> _Passage shown_
══════════════════════════════
Dine on the terrace and expect typical Umbrian cuisine. It’s all created in the traditional way, including the homemade pasta. But it’s all about the Panna Cotta Fantasia. So, eat the dessert first. Life is short and unpredictable.
Sleep in Umbria:
Borgo dei Conti in Montepetriolo (a few kilometers from Perugia), has a long driveway that leads to the elegant resort.
This historic 50-room hotel, part of the Relais & Chateaux group, is widespread and set in a 20-hectare ancient pine forest. Inside the Italian Middle Ages and subsequent eras have left an indelible mark, yet sits comfortably alongside 21st century mod cons.
In addition to the superb setting and accommodations is another restaurant (which overlooks the infinity pool), a jacuzzi, Technogym machines, two saunas, a Turkish bath, and the two emotional chrome showers.
Dining on the terrace under giant pines, is heavenly. Expect waves of gourmet delight.
Arts & Crafts of Umbria
The village of Bevagna is a member of the Most Beautiful Towns of Italy club for its environmental, cultural and artistic heritage. The town, whose medieval urban layout remains intact, is surrounded by ancient walls, with towers and gates.
The Cultural Circuit of Bevagna’s Medieval Crafts is fascinating. Here masters of the art and expert craftsmen demonstrate the medieval crafts, using ancient production methods in creating of cotton paper derived from rags, beeswax candles dissolved in boilers then twisted into a ‘duplero’, medieval painting techniques, and silk fabrics from breeding silkworms used in weaving the precious thread on 15th century looms.
Dining in Bevagna
There is only one true way to get to know a region’s food, and that’s to go there, and eat the food among the people who consume it every day.
That way it’s seasoned with a sense of the place, the landscape, the culture, and traditions. And this is what you’ll find at Le Barbatelle, an intimate two-level restaurant with outdoor tables all year round.
On the menu are only the best local, artisanal, and seasonal produce of the area, paired with natural and organic wines.
Iconic American chef, Jennifer McIlvaine brings something else to the plate besides food – her own formula is about the art, the music, the place, the ingredients.
It’s the whole concept behind her food that makes it far more interesting. And it’s all made with centuries of traditional ingredients but used in a different way. Taking memories of food and interpreting them in a modern way.
The fairy-tale village of Scheggino
The next stop is Scheggino, a 13th century triangular-shaped hillside village, with around 450 inhabitants.
To me, Scheggino is the prettiest village in all of Italy. I walked the narrow medieval cobbled streets and climbed the many steps, agog at such a concentration of fairy-tale perfection.
══════════════════════════════
> _Collected material_
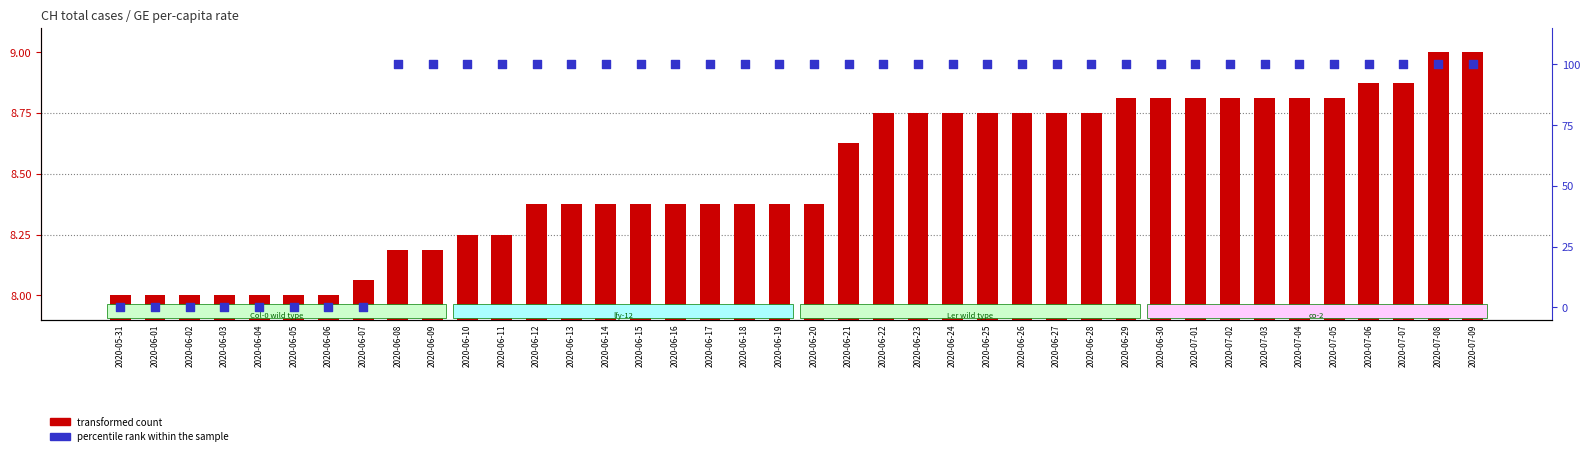

Which series contains the lowest Y value?

percentile rank within the sample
══════════════════════════════
> _Task requirements_
From the Umbria travel piece above, extract verbatim the stretch from "It’s the whole" through "a modern way.".

> _Expected answer_
It’s the whole concept behind her food that makes it far more interesting. And it’s all made with centuries of traditional ingredients but used in a different way. Taking memories of food and interpreting them in a modern way.